Great! Now he is getting vocal. I turned over the other side and pulled the eye patch tightly over my eyes and just decided to ignore him. There was not much you could negotiate with a drunk, who didn't exactly appear to have his mental compass in place to start with. But obviously a raving, ranting man at 36000 feet is not something that Air Stewardesses are trained to ignore. They should learn something from Air India, where as a standard procedure to call the stewardess, you have to set yourself on fire.
“What is it, Sir?” asked the stewardess in a calorie-rich voice when she in reality wanted to pluck this guy's beard out so he had something else to occupy his mind.
“L'aile d'avion!! Il se déplace trop…juste trop.” (The aircraft wing!! It is flapping too much ...way too much.)
Well, it is certainly not flapping more than you, thought I.
“Sorry sir, do you speak English?”
“NON… vous ne comprenez pas. ...JE VEUX VOIR LE CAPITAINE.” (No, you don't understand... I want to see... Awww, you know it by now.)
Now he was slowly making his way up the obnoxious scale, and ranting in French on a flight to San Francisco was not exactly going to make all the people in the flight queue up to invite him for dinner. He was also attracting a small audience of sleepy red eyes focussing on him, most of whom would have gladly flushed this jerk through the commode. He kept on pointing to the wing and used gestures which resembled very much the dance Red Indians might be doing on their castration ceremonies… and in French at that. His zonked out looks were not exactly helping his cause, whatever that was. As a conscientious passenger who had irretrievably lost his Supermodel, I refused to translate his craziness for the crew.
“Please Sir, you are disturbing the other passengers. I assure you. This is an Airbus A340. The most reliable of all aircrafts. There is no reason to panic.”
“Vous bâtards... ... JE VEUX VOIR LE CAPITAINE.”
'Bastards' translates very well across languages. I realised this the moment the stewardess rolled up her eyes till the whites showed and marched off. She came back with a male steward who, I was hoping, had at least a tranquiliser gun on person to handle this drunk... or lunatic… or both. For the next 15 minutes, the above conversation was repeated in a much higher sound frequency and volume till the crew just had to get the Captain.
I was looking around for another seat when the Captain strode to Beardface and told him in a firm tone…

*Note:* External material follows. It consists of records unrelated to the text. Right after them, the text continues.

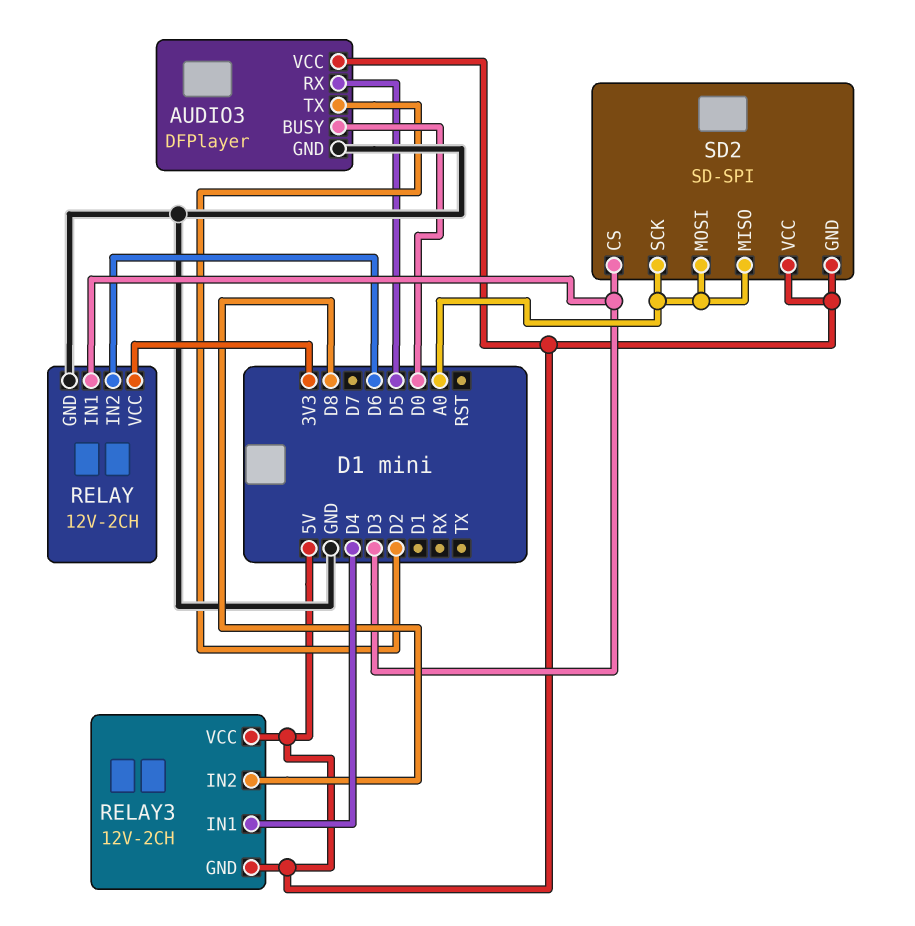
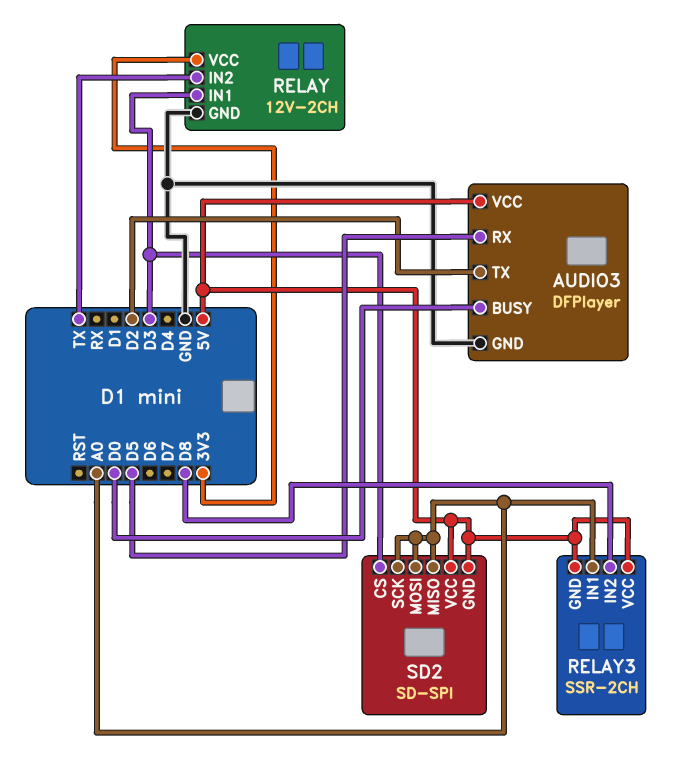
RELAY pin IN2: D6 -> TX
RELAY3: 12V-2CH -> SSR-2CH
RELAY3 pin IN1: D4 -> A0

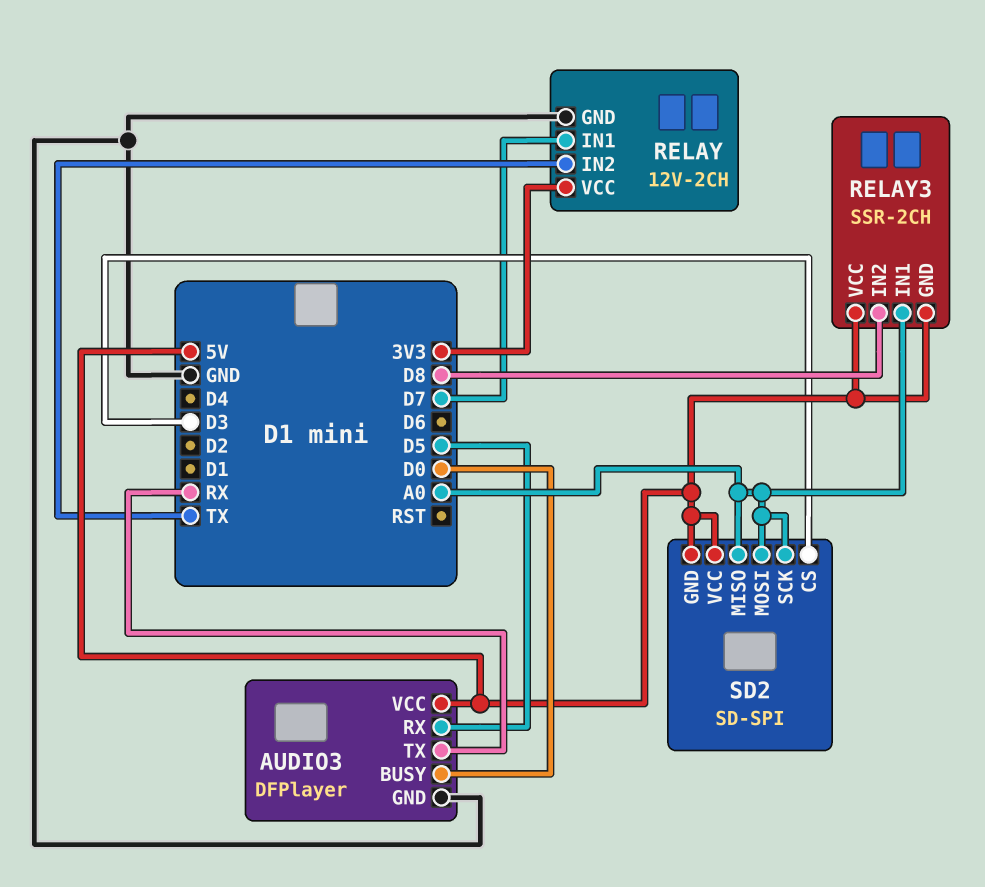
AUDIO3 pin TX: D2 -> RX
RELAY pin IN1: D3 -> D7

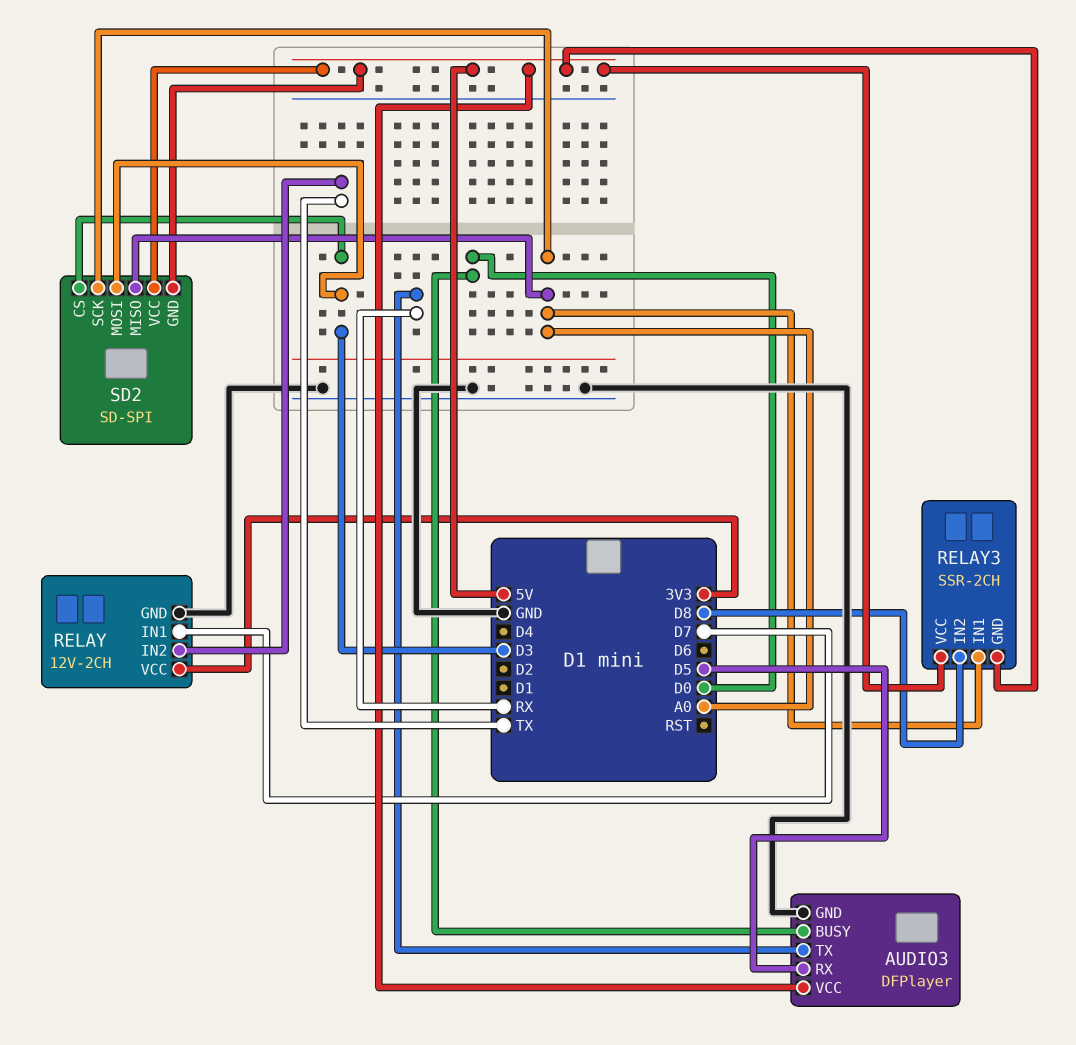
SD2 pin MOSI: A0 -> D3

“Mr. Chretien, I am the Captain of this plane and I can assure you there is no reason to panic. I have been flying for 15 years and know a thing or two. However, if you continue to act in such a rash manner, I have no choice but to hand you over to the American authorities when we land.”
Even though perhaps the words did not get through, the Captain's tone made sure that the message would have been understood by even most of the single cellular bacteria. He then turned to the steward and said something in Chinese, which I hoped, meant to look for volunteers to gag Mr. Chretien or even better to help him make an exit at 35000 feet. But I was out of luck; the steward rushed in helped by another, who held Monsieur Chretien down and gave him an oxygen cylinder. This seemed to have the desired effect on Mr. Chretien as his words slowly died out and he drifted into the realms of slumberland.
The rest of the flight passed without event and finally we landed at the San Francisco Airport. As we were taxiing to the Terminal building, I looked at a red-eyed Mr. Chretien and said extending a verbal olive branch, “Ainsi Monsieur Chretien. Aucuns problèmes. Nous avons débarqué sans risque. D'ailleurs, Je suis Rahul. Je travaille pour Vino Systemes.” (See Mr. Chretien. No problems. We landed safely. By the way I am Rahul. I work for Vino Systems.)
Giving me a 'how could you' look with his bloodshot eyes he said, “Huh… Je… Je suis Jean-Pierre Chretien. Je suis Ingénieur d'études pour Airbus.” (I am Jean-Pierre Chretien. I am the Design Engineer at Airbus.)